Many schemes for price discrimination involve some cost. For example, discount coupons take up the time and resources of both the buyer and the seller. This question considers the implications of costly price discrimination. To keep things simple, let's assume that our monopolist's production costs are simply proportional to output so that average total cost and marginal cost are constant and equal to each other.

a. Draw the cost, demand, and marginal- revenue curves for the monopolist. Show the price the monopolist would charge without price discrimination.

b. In your diagram, mark the area equal to the monopolist's profit and call it $X$. Mark the area equal to consumer surplus and call it $Y$. Mark the area equal to the deadweight loss and call it $Z$.

c. Now suppose that the monopolist can perfectly price discriminate. What is the monopolist's profit? (Give your answer in terms of $X, Y,$ and $Z$.)

d. What is the change in the monopolist's profit from price discrimination? What is the change in total surplus from price discrimination?
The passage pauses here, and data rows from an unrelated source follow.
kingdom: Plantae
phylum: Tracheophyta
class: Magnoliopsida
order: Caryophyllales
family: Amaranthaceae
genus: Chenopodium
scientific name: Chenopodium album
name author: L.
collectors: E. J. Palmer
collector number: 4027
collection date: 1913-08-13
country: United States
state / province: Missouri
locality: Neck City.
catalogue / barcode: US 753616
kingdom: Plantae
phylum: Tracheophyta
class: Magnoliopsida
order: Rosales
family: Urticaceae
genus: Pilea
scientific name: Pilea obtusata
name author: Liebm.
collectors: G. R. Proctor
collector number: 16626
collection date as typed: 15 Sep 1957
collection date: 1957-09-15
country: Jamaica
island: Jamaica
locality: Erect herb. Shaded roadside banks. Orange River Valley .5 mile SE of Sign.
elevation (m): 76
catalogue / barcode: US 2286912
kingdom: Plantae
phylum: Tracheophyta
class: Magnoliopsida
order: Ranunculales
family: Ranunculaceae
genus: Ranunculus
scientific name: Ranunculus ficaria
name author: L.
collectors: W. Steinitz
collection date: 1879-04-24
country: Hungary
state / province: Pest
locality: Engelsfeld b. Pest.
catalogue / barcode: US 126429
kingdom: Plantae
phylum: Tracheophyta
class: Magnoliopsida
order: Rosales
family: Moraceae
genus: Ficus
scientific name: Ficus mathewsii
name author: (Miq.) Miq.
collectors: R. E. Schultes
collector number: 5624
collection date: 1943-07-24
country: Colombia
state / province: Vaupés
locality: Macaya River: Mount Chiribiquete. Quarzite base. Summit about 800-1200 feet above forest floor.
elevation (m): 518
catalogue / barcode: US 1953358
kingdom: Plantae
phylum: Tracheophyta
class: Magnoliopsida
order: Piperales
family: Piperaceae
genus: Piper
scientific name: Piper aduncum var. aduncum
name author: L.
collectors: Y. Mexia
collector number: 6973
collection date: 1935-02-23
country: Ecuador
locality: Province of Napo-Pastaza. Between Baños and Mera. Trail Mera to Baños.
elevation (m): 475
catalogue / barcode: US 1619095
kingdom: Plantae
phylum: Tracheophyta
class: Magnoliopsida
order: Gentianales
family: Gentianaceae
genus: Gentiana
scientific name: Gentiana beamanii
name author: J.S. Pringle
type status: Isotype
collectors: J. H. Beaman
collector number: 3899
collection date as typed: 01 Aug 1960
Which change is larger? Explain. (Give your answer in terms of $X, Y,$ and $Z$.)

e. Now suppose that there is some cost associated with price discrimination. To model this cost, let's assume that the monopolist has to pay a fixed cost C to price discriminate. How would a monopolist make the decision whether to pay this fixed cost? (Give your answer in terms of $X, Y, Z,$ and $C$.)

f. How would a benevolent social planner, who cares about total surplus, decide whether the monopolist should price discriminate? (Give your answer in terms of $X, Y, Z,$ and $C$.)

g. Compare your answers to parts (e) and (f). How does the monopolist's incentive to price discriminate differ from the social planner's? Is it possible that the monopolist will price discriminate even though doing so is not socially desirable?